Auf der Showtreppe geht es geschäftig zu. Revuegirls mal in schillernden Kostümen, in Charlestonkleidern mit Fransen und mal in schwarzen Bodys und Netzstrümpfen tanzen zu flotter Tingeltangelmusik. Ein Herrenquintett, „Die Kristallkehlen aus Moabit“ in schwarzen Anzügen singen mit samtigen Stimmen à la Comedian Harmonists den Ohrwurm „Einmal möcht` ich keine Sorgen haben…“ Ein Gentleman in pinkfarbenem Umhang flirtet mit einer Frau im weißen Abendkleid und blonden Haar, die Marlene Dietrich ähnelt und stürmt im nächsten Moment mitten durch die Ballgesellschaft davon. Gerade erst kennengelernt, schon auf der Flucht?!, wundert sich die Blondine.
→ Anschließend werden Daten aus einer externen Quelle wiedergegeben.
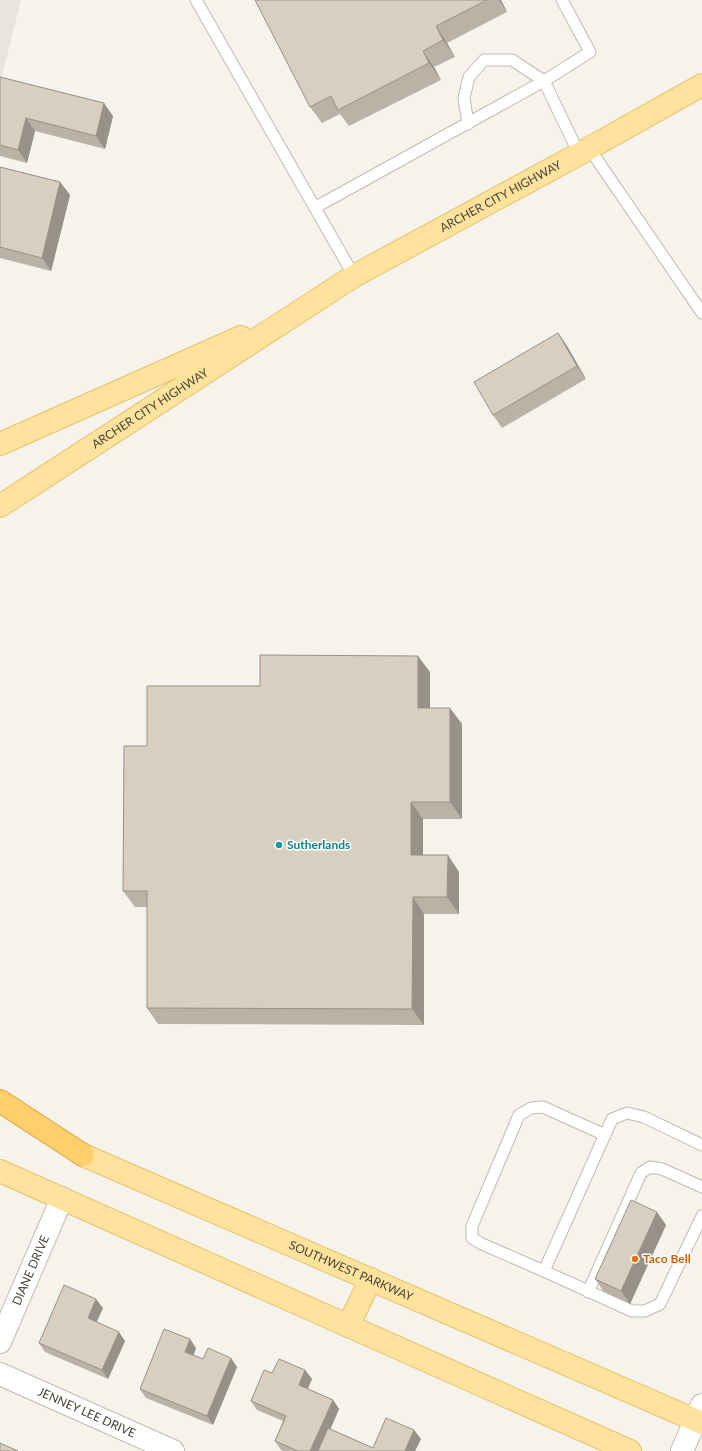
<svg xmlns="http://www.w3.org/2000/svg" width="702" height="1451" font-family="Lato,sans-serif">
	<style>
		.residential { fill: #eae5da }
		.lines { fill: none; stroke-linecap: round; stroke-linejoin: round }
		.service-casing { stroke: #c2bbae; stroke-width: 13 }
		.minor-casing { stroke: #c2bbae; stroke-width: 24 }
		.primary-casing { stroke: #e6c16a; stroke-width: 24 }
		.motorway-casing { stroke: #e0a43c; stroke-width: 24 }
		.service { stroke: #fff; stroke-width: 11 }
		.minor { stroke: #fff; stroke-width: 22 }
		.primary { stroke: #ffe39c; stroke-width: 22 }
		.motorway { stroke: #ffcf6e; stroke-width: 22 }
		.wall { fill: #bab2a6 }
		.shaded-wall { fill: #979187 }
		.building { fill: #d8cfc1; stroke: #979187 }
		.culture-dot { fill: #0f9aa8; stroke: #fff; stroke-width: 1.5 }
		.food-dot { fill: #e8710a; stroke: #fff; stroke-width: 1.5 }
		.labels { text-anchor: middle; stroke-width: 3; stroke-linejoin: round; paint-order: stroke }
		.street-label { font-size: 12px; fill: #4b4439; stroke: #fff }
		.culture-label { font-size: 12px; font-weight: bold; fill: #0d838f; stroke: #fff; text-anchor: start }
		.food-label { font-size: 12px; font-weight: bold; fill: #c56008; stroke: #fff; text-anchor: start }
	</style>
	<rect width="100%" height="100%" fill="#f6f3ec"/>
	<!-- residential -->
	<polygon class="residential" points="0,0 21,0 0,84"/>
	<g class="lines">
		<defs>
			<g id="service">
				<polyline points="196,0 354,276"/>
				<polyline points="562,0 590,52 544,81 579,154"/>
				<polyline points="589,148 702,313"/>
				<polyline points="316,207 544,81 512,60 484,60 469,77 464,98 468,124"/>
				<polyline points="702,1145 644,1117 627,1113 612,1119 544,1271 632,1311 645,1311 660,1304 702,1216"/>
				<polyline points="544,1271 482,1244 472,1238 472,1226 519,1115 531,1108 543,1107 605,1135"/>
				<polyline points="588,1292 641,1173 650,1167 662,1169 702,1187"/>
			</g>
			<g id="minor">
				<path id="s1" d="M0 1342 62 1198"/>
				<path id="s2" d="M0 1374 173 1451"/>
				<polyline points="682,1451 702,1405"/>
			</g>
			<g id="primary">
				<polyline points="0,444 241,337"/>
				<path id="s3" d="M0 506 354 276 579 154 702 85"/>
				<path id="s4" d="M83 1155 702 1423"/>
				<polyline points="0,1171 630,1451"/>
				<polyline points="348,1326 371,1279"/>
			</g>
			<polyline id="motorway" points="0,1101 83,1155"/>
		</defs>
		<!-- service casing -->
		<use href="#service" class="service-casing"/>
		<!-- minor casing -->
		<use href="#minor" class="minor-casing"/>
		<!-- primary casing -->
		<use href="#primary" class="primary-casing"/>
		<!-- motorway casing -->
		<use href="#motorway" class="motorway-casing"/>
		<!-- service -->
		<use href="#service" class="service"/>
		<!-- minor -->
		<use href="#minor" class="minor"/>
		<!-- primary -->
		<use href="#primary" class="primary"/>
		<!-- motorway -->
		<use href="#motorway" class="motorway"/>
	</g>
	<!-- wall -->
	<g class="wall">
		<polygon points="255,0 501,0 507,12 447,43 455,57 434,67 441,80 349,126 340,114 322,123 310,107"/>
		<polygon points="0,77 113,116 105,149 35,131 27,163 0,156"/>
		<polygon points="0,167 60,182 70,195 51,271 0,258"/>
		<polygon points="558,333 567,346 586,379 502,428 493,415"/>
		<polygon points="430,672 430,708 462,724 462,819 423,819 423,855 459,872 459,914 424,914 424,1025 158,1024 147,1008 147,907 135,907 123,891 147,746 260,686"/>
		<polygon points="666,1225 630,1304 604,1292 595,1279"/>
		<polygon points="103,1308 97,1322 125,1341 108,1379 45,1352 39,1343"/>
		<polygon points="196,1348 194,1355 203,1359 237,1367 213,1425 146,1398 140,1389"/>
		<polygon points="305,1370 312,1379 308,1389 333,1400 339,1409 330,1429 373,1448 414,1430 421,1439 415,1451 283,1451 281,1450 275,1441 283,1421 257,1410 251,1401 272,1373"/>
	</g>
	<!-- shaded-wall -->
	<g class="shaded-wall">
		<polygon points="499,0 501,0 507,12"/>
		<polygon points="436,26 447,43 455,57 443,40"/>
		<polygon points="423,51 434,67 441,80 429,63"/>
		<polygon points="104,103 113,116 105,149 96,136"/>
		<polygon points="26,118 35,131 27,163 18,150"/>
		<polygon points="60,182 70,195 51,271 42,258"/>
		<polygon points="558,333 567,346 586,379 577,366"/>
		<polygon points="418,656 430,672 430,724 418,708"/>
		<polygon points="450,708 462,724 462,819 450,802"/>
		<polygon points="411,802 423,819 423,872 411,855"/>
		<polygon points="448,855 459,872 459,914 447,897"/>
		<polygon points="413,897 424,914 424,1025 412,1009"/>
		<polygon points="657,1212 666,1225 630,1304 621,1291"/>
		<polygon points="96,1299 103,1308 94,1327 88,1318"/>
		<polygon points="119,1332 125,1341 108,1379 102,1370"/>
		<polygon points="190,1339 196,1348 191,1361 185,1352"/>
		<polygon points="231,1358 237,1367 213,1425 207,1416"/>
		<polygon points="305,1370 312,1379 305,1394 299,1385"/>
		<polygon points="333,1400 339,1409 321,1451 310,1451"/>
		<polygon points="414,1430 421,1439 415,1451 405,1451"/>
	</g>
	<!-- building -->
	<g class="building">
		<polygon points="255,0 487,0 436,26 443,40 423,51 429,63 338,110 331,96 310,107"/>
		<polygon points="0,77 104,103 96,136 26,118 18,150 0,145"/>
		<polygon points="0,167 60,182 42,258 0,247"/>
		<polygon points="558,333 577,366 493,415 474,382"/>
		<polygon points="260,655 418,656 418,708 450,708 450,802 411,802 411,855 448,855 447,897 413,897 412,1009 147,1008 147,891 123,891 124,746 147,746 147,686 260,686"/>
		<polygon points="631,1200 657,1212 621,1291 595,1279"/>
		<polygon points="64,1285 96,1299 88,1318 119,1332 102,1370 39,1343"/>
		<polygon points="164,1329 190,1339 185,1352 203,1359 208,1348 231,1358 207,1416 140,1389"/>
		<polygon points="279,1359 305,1370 299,1385 333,1400 310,1451 298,1451 275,1441 286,1416 251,1401 264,1370 272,1373"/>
		<polygon points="386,1418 414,1430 405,1451 318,1451 328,1428 373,1448"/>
		<polygon points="0,1443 18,1451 0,1451"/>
	</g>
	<!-- markers -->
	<circle class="culture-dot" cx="279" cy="845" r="4"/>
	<circle class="food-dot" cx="635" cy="1259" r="4"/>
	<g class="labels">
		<!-- street labels -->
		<g class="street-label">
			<text dy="4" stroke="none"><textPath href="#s3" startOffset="589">ARCHER CITY HIGHWAY</textPath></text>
			<text dy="4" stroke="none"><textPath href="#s3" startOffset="179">ARCHER CITY HIGHWAY</textPath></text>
			<text dy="4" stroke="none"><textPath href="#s1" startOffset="78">DIANE DRIVE</textPath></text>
			<text dy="4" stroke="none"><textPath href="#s4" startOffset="292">SOUTHWEST PARKWAY</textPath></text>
			<text dy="4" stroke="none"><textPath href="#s2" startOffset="95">JENNEY LEE DRIVE</textPath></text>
		</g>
		<!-- culture labels -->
		<g class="culture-label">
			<text x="287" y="849">Sutherlands</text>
		</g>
		<!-- food labels -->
		<g class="food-label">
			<text x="643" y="1263">Taco Bell</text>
		</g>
	</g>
</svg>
Doch es kommt noch verrückter. Nichts ist wie es scheint, alles ist möglich in dieser rauschhaft bunten, turbulenten und witzig-komischen Vergnügungs- und Verwechslungskomödie „Zwei Krawatten – Die Revue vom großen Los“ aus der Feder von Georg Kaiser und mit Musik von Mischa Spoliansky. Auf die Bühne der Staatsoperette Dresden kam das Revuestück unter Regie von Matthias Reichwald, der sonst als Schauspieler am Staatsschauspiel Dresden auf der Bühne steht und auch bereits inszenierte.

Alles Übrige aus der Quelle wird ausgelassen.